On the day of the surgery, one of the most significant procedural changes could be observed right before Rick’s surgery began. According to the new protocol, Rick was given long-acting pain medication immediately before surgery instead of short-acting pain medications immediately after surgery. Long-acting medications, which can work for up to 12 hours, produce fewer side effects than short-acting medications and provide steady, continuous pain relief for a patient after surgery. Short-acting medications, on the other hand, only provide intermittent relief. Thus, Rick was in minimal pain immediately after surgery – step one to a quicker recovery.

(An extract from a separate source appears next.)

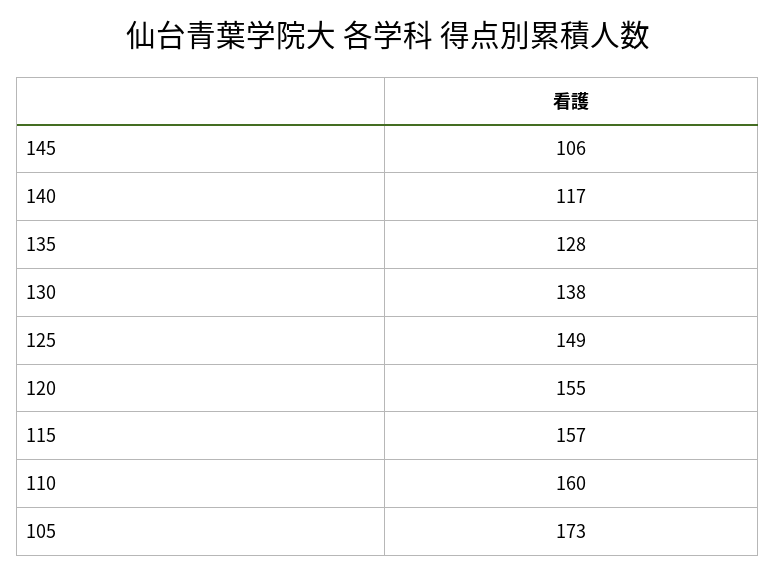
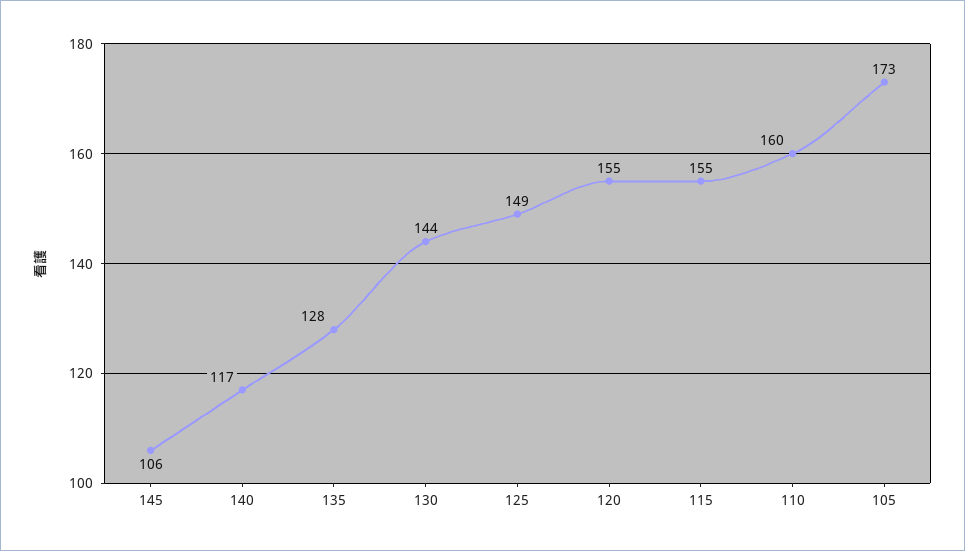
130: 138 -> 144
115: 157 -> 155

But recovery doesn’t mean relaxation.
The former standard of care was to have a patient’s knee moved for them by a continuous passive motion machine shortly following surgery. Research by the Care Improvement Team, however, has demonstrated that this technique actually increases the amount of pain and slows recovery. The orthopedic surgery team now uses a rehabilitation protocol that literally gets patients back on their feet within hours after surgery.
Rick stood up on the first night after his surgery. Only days after that, he was participating in active physical therapy, such as flexing his knee, picking his leg up off the floor and onto his bed, and walking.
Rick quickly recognized that getting him moving right away was a priority for the entire medical team – his surgeon, nurses, and physical therapists. They were, according to Rick, persistent, but also supportive.
“Everybody was consistent. Everybody was super friendly. Everybody was a cheerleader,” recalls Rick. “And that positive reinforcement makes you want to get to the next level.”
On the first night after surgery, Rick stood up. Within two days, he was navigating the hospital hallways with the aid of a walker. Now, only months later, Rick, who turned 50 in March, enjoys frequent walks around a local lake with his son and wife and is looking forward to visiting, and trying to keep up with, his daughter at school in New York City. He’s already picked up his golf clubs and hopes to be able to walk 18 holes by the end of the year.
This type of rapid recovery is becoming more important as knee replacement patients are getting to be more like Rick – younger and often still leading active lifestyles. With our new approach, patients can not only look forward to getting out of the hospital quicker with less pain, but they also can expect to get back to their daily activities and jobs quicker. Based on his experience, Rick wonders why a qualified candidate for knee replacement surgery would wait.
“Why torture yourself for 10 more years?” explains Rick. “Why put yourself through pain and aggravation when you can live happily with no pain and do the things that you want to do?”